===== DATASET RECORDS =====
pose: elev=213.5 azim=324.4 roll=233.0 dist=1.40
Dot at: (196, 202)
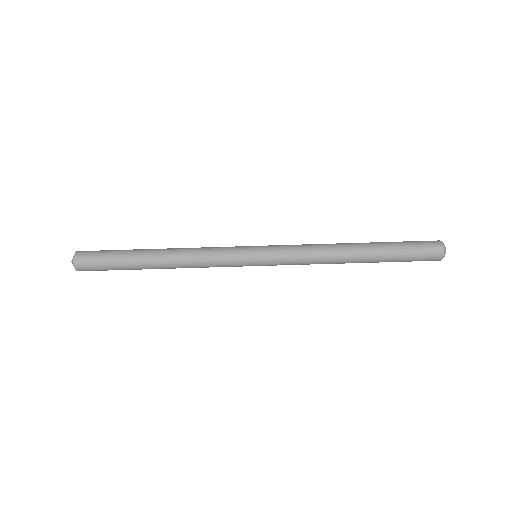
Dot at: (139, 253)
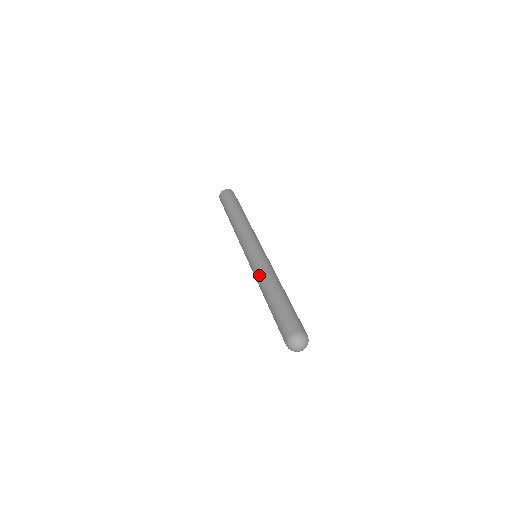
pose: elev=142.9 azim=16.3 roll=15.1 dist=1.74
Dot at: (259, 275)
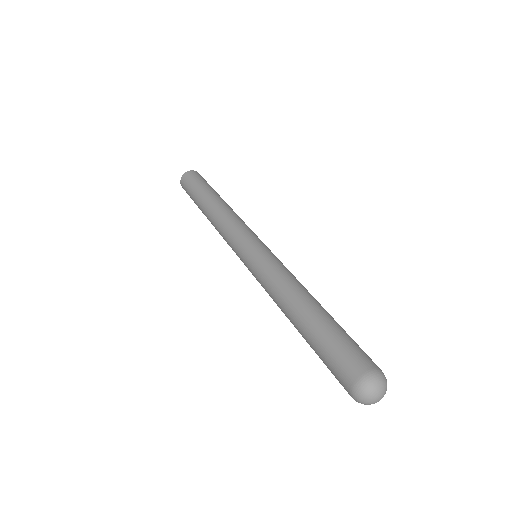
Dot at: (276, 279)
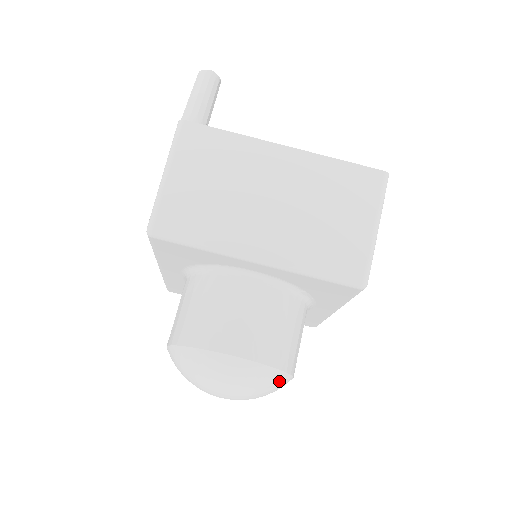
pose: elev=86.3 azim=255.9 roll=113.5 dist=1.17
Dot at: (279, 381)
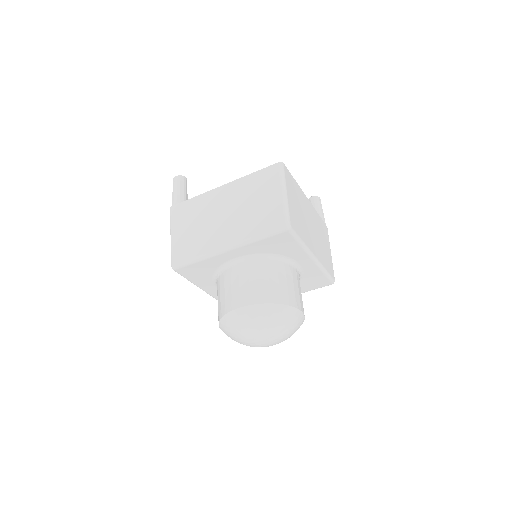
Dot at: (283, 312)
=====
* _STATED GOAL_: Format every line of the material above as a JSON list of strings, one string per line, with blank lines dropped and the pictures left out.

* _TASK OUTPUT_:
[
  "pose: elev=213.5 azim=324.4 roll=233.0 dist=1.40",
  "Dot at: (196, 202)",
  "Dot at: (139, 253)",
  "pose: elev=142.9 azim=16.3 roll=15.1 dist=1.74",
  "Dot at: (259, 275)",
  "Dot at: (276, 279)",
  "pose: elev=86.3 azim=255.9 roll=113.5 dist=1.17",
  "Dot at: (279, 381)",
  "Dot at: (283, 312)"
]